The cross sectional views of 3/2 DCV (normally closed) based on spool design is shown below. When the valve is not actuated, port 2 and 3 are connected and port 1 is blocked. When the valve is actuated then port 2 and 1 are connected and port 3 is blocked.

Figure 2, shows schematic diagram of 3/2 spring operated valve. There are three ports common port, normally open port and normally closed. When the valve is not actuated, there is flow from NO port to common port. When the valve is actuated there is flow from NC to common port.

B. Pneumatically actuated 3/2 DCV

The cross - sectional views of pneumatically actuated NC type 3/2 DCV in normal position and actuated positions are shown in the Figure 3. In normal position, the working port (2) is closedthe pressure port (1) and open to the exhaust port (3). When the compressed air is appliedthrough the pilot port (12), the spool is moved against the spring. In the actuated position, the working port (2) is open to the pressure port(1) and closed to the exhaust port(3). Thus, the application of the compressed air to the port 12 causes the pressure port (1) to be connected to the working port (2).

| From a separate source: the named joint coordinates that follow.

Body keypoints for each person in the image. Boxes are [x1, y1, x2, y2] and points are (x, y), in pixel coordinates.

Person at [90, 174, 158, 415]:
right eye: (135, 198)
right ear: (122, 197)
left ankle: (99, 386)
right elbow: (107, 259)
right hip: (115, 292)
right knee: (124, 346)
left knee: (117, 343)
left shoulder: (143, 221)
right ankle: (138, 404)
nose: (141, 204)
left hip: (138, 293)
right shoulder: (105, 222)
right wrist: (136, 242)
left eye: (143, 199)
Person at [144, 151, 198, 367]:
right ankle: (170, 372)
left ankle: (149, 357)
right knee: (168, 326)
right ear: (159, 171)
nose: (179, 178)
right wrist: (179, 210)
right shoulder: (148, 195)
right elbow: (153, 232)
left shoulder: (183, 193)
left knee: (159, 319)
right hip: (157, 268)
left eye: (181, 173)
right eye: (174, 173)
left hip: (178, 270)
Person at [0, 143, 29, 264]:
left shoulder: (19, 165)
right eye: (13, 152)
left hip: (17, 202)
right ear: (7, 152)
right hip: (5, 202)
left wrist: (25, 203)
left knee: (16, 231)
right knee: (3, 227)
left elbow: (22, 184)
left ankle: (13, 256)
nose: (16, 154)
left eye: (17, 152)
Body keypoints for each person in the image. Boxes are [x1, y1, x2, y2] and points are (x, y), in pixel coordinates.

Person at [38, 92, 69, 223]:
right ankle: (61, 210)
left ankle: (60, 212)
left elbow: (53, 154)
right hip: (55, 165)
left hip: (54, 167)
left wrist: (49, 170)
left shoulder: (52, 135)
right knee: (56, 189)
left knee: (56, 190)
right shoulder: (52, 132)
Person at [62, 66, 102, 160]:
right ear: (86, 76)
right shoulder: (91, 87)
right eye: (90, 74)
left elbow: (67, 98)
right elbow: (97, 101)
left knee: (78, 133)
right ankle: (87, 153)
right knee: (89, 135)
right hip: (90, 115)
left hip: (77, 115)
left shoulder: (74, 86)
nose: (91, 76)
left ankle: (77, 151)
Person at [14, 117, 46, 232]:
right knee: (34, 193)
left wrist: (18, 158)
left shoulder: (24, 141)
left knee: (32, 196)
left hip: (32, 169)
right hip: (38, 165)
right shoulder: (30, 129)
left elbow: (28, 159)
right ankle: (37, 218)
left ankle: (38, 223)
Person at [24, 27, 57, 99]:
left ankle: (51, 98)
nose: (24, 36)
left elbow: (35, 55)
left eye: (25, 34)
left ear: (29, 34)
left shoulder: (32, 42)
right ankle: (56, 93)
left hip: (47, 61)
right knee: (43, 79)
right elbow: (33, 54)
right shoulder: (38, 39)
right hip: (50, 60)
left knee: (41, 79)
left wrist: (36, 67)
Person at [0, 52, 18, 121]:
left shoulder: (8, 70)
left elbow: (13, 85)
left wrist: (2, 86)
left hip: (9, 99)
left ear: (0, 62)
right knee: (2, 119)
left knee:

C.Pneumatically actuated 4/2 DCV

The valve shown in Figure 4, is a 4/2 way valve pneumatically operated DCV. Switch over is achieved by direct application of pressure. If compressed air is applied to pilot spool through control port 12, it connects port 1 with 2 and 4 is exhausted through port 3. If the pilot pressure is applied to port 14, then 1 is connected with 4 and line 2 exhausted through port 3. On disconnecting the compressed air from the control line, the pilot spool remains in its current position until spool receives a signal from the other control side.

METHODS OF ACTUATION:

The methods of actuation of pneumatic directional control valves depend upon the requirements of the task. The types of actuation vary;

  • Manually actuated
  • Mechanically actuated
  • Pneumatically actuated
  • Electrical
  • Combined actuation

The symbols of the methods of actuation are detailed in DIN ISO 1219. When applied to a directional control valve, consideration must be given to the method of initial actuation of the valve and also the method of return actuation. Normally these are two separate methods.

INDIRECT CONTROL OF SINGLE ACTING CYLINDER

This type of circuit (Figure 6) is suitable for large single cylinders as well as cylinders operating at high speeds. The final pilot control valve is actuated by normally closed 3/2 push button operated valve. The final control valves handle large quantity of air. When the push button is pressed, 3/2 normally closed valve generate a pilot signal 12 which controls the final valve thereby connecting the working medium to piston side of the cylinder so as to advance the cylinder. When the push button is released, pilot air from final valve is vented to atmosphere through 3/2 NC - DCV.

The signal pressure required can be around 1-1.5 bar. The working pressure passing through the final control valve depends on the force requirement which will be around 4-6 bar. Indirect control as permits processing of input signals. Single piloted valves are rarely used in applications where the piston has to retract immediately on taking out the set pilot signal.